I can’t remember in what situation, but I heard the following question

Do you ever work out?

asked of a man. In the context, the question was a clear, and quite nasty, reference to the (large) size of the man’s body, quite clearly pathologising it and rebuking the man. But does the question count as vocabulary of disease? Yes, it’s very easy to say: yes, it does. But I would like to know on what grounds. Which part of the five words can readily be counted as such vocabulary? In fact, the issue is the question asked in a particular context! Not the words – the act of communication rendered by them!

I hope I’ve laboured the point enough. It’s easy and very attractive to use phrases such as ‘vocabulary of disease’ or ‘language of illness’. But when you start unpicking them, it quite quickly becomes fairly clear that they are empty signifiers. Or, here is the optimistic take, that finding the signified is considerably more difficult than it would initially appear. My second point is that language, I honestly cannot remember how many times I’ve said it, doesn’t consist of words only. You know, we put words in statements, questions, promises or warnings. And those higher-order structures also carry meaning, just as the linguistic form which is used to speak/write them.

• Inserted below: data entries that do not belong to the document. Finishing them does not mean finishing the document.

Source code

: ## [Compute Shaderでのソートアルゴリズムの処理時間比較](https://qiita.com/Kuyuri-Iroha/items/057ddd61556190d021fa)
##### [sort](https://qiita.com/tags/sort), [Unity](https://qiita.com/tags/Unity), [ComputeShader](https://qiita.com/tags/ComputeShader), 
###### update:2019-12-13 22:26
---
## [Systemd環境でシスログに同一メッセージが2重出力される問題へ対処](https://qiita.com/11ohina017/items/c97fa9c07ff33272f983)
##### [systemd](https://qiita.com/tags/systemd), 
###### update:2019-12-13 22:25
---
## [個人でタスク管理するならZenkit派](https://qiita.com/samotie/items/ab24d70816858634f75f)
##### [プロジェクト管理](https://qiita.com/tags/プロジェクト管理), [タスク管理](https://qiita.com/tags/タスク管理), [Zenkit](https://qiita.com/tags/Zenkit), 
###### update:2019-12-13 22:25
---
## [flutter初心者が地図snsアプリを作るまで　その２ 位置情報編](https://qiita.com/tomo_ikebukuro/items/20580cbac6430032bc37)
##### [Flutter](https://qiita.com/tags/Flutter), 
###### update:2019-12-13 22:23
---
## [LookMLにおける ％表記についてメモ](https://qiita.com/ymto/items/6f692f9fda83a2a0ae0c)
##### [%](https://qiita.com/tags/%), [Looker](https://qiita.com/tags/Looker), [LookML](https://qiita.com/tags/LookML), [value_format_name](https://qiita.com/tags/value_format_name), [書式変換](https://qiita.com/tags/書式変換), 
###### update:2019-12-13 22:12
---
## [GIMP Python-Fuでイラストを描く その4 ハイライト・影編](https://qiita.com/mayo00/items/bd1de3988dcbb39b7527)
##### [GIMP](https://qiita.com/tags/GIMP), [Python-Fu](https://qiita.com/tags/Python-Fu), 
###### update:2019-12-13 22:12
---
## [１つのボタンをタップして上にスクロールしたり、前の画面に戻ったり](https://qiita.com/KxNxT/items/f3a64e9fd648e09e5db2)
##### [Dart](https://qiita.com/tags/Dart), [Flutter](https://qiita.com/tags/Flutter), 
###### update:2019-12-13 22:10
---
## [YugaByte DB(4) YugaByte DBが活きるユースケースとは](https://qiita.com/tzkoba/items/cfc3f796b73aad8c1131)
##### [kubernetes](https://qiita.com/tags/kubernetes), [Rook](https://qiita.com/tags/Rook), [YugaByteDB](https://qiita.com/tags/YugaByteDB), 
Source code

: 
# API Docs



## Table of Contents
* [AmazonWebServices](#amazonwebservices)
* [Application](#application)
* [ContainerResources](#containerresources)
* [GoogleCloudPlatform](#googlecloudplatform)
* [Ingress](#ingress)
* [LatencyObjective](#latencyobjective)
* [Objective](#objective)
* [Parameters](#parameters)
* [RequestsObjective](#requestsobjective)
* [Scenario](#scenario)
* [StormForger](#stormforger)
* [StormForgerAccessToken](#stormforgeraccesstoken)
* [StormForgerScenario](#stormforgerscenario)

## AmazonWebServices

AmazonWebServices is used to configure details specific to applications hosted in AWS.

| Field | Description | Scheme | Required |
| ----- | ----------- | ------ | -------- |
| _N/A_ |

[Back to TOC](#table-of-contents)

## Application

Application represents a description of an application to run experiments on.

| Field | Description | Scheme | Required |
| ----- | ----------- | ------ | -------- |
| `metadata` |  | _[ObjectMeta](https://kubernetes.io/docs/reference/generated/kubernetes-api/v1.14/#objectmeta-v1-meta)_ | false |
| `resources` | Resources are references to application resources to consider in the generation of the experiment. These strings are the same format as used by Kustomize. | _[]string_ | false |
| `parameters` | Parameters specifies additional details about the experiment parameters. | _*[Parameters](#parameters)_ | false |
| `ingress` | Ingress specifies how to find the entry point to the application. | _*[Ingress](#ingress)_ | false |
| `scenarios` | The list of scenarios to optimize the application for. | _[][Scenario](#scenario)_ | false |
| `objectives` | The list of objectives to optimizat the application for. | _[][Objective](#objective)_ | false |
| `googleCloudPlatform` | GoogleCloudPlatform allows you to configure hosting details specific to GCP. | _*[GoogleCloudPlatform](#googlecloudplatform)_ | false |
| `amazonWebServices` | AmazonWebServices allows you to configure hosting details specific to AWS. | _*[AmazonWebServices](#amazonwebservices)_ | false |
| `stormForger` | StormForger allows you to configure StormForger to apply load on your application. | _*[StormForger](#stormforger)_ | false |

My final point is about the blog’s  (and the article on the basis of which it is written) fairly unequivocal construction of vocabulary of disease as something negative. I really would like the question “Is it?” to be asked much more often. I have written before that medical language has its uses and can, in fact, be useful in various contexts. A blanket ‘ban’ on such language makes no sense at all, just like it doesn’t make sense to say that people should always use it. More generally, to repeat myself again, there are very few blanket rules in language use that can be sensibly and usefully imposed and enforced. Language will find a way.